--- TASK INSTRUCTIONS ---
Count, in the entries, the lines with "right". Answer with the number only.

--- PROVIDED MATERIAL ---
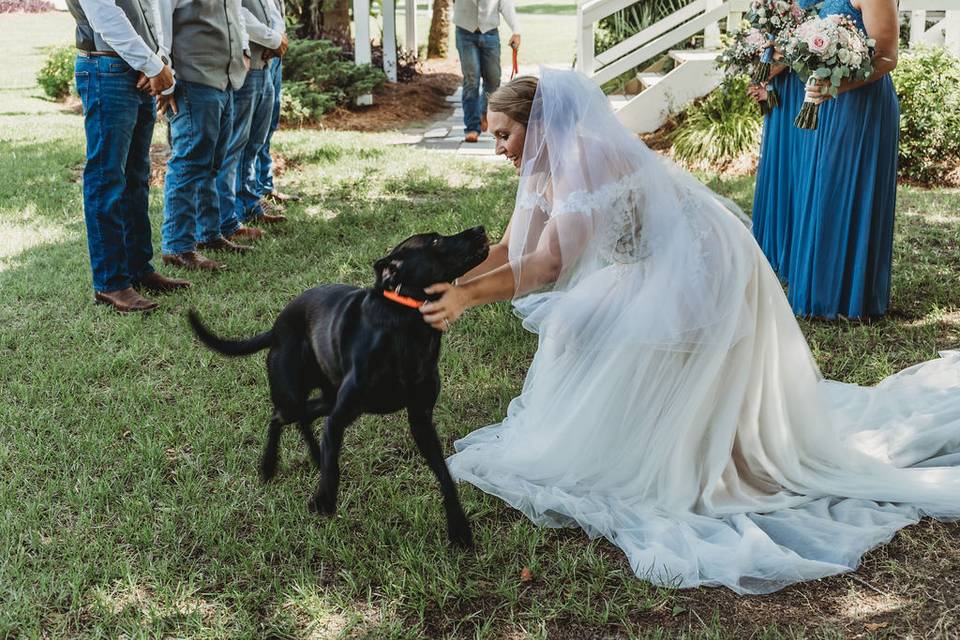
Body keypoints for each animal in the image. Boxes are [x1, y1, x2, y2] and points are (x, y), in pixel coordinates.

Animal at [189, 226, 488, 552]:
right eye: (434, 241)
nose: (480, 229)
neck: (406, 322)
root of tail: (276, 328)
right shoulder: (341, 417)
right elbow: (333, 465)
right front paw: (324, 499)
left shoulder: (420, 420)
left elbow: (444, 474)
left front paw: (459, 528)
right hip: (299, 397)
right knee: (279, 417)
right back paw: (269, 466)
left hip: (326, 399)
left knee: (302, 420)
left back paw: (312, 456)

--- REPLY ---
7